» **Exercise prompt**
Report how many lines in the rows below contain the string "shown". Reply with the number alone.

↓

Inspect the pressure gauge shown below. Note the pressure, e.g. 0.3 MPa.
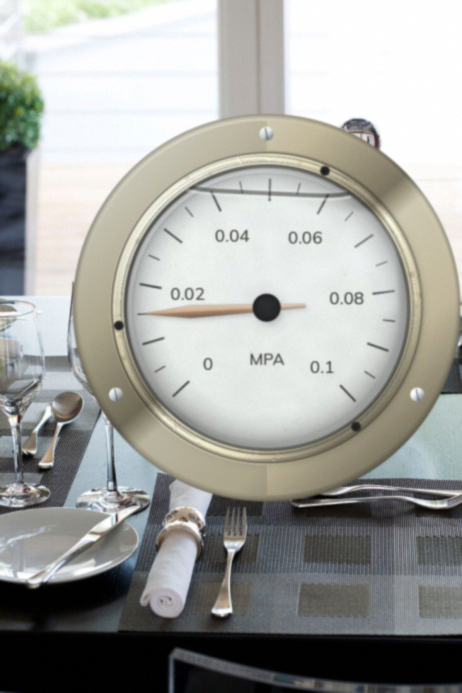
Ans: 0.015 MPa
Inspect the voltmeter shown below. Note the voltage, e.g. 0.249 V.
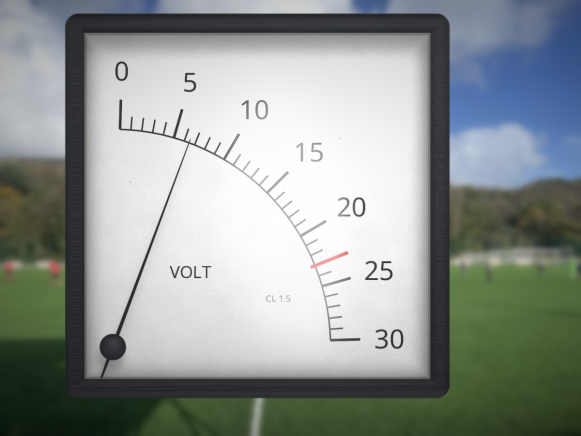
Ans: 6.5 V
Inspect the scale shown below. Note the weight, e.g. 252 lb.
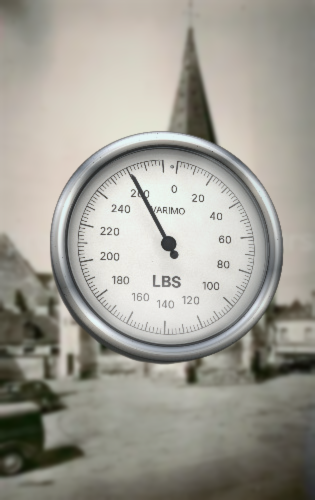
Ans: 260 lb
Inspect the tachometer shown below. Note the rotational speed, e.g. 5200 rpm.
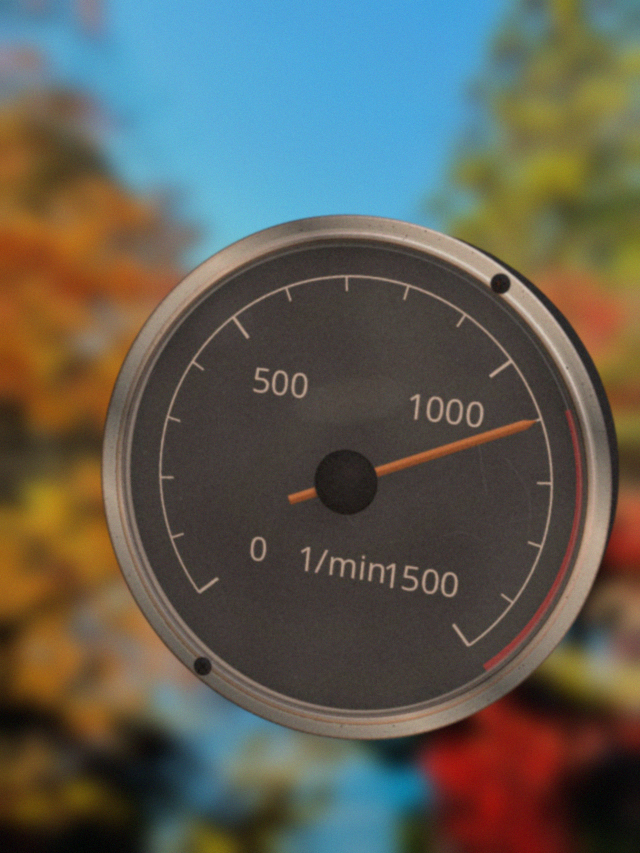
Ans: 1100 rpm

↑
↓

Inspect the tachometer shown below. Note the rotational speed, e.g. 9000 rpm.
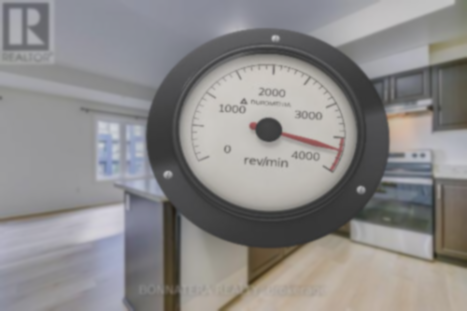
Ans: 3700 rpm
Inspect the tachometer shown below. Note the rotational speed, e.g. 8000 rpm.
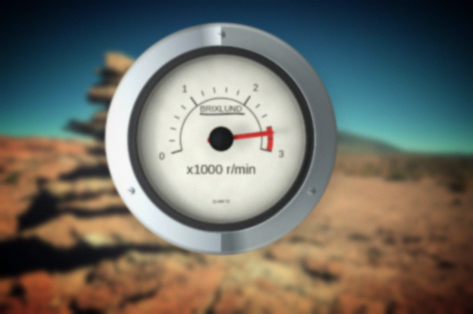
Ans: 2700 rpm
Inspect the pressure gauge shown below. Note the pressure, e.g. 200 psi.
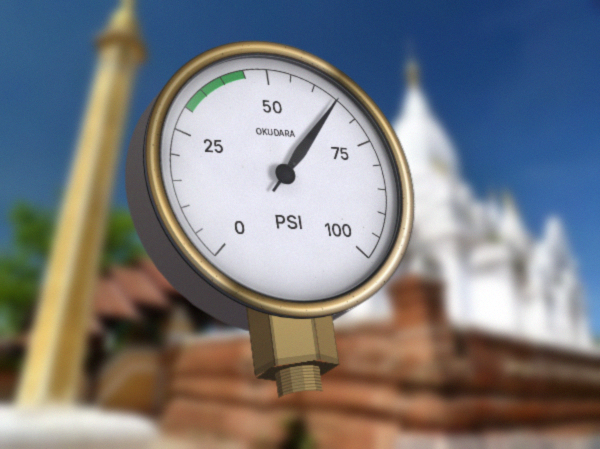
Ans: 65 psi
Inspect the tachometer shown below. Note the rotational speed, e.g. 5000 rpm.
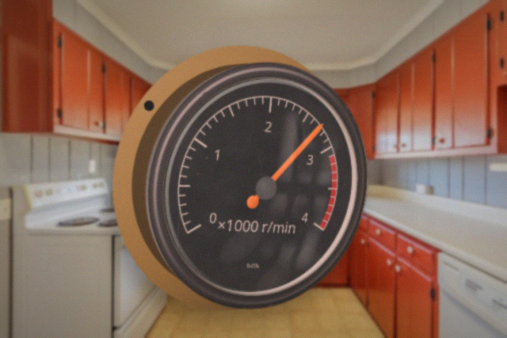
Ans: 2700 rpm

↑

» **Solution below**
8